- TASK INSTRUCTIONS
Go to the line that contains "Giao Tận Nơi Hoặc Nhận Tại Cửa Hàng" and transcribe from there to the end of the entries, that line and the last one included.

(Saved entries)

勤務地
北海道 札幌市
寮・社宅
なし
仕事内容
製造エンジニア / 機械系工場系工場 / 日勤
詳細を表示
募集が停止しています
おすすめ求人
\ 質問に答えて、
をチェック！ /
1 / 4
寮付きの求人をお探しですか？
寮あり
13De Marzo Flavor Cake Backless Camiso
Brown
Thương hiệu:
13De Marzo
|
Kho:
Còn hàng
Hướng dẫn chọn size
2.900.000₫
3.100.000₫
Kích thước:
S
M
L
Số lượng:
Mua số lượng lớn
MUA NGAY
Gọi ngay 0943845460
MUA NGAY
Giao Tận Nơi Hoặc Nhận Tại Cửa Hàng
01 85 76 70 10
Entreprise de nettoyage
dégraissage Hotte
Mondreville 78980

- OUTPUT OF THE TASK
Giao Tận Nơi Hoặc Nhận Tại Cửa Hàng
01 85 76 70 10
Entreprise de nettoyage
dégraissage Hotte
Mondreville 78980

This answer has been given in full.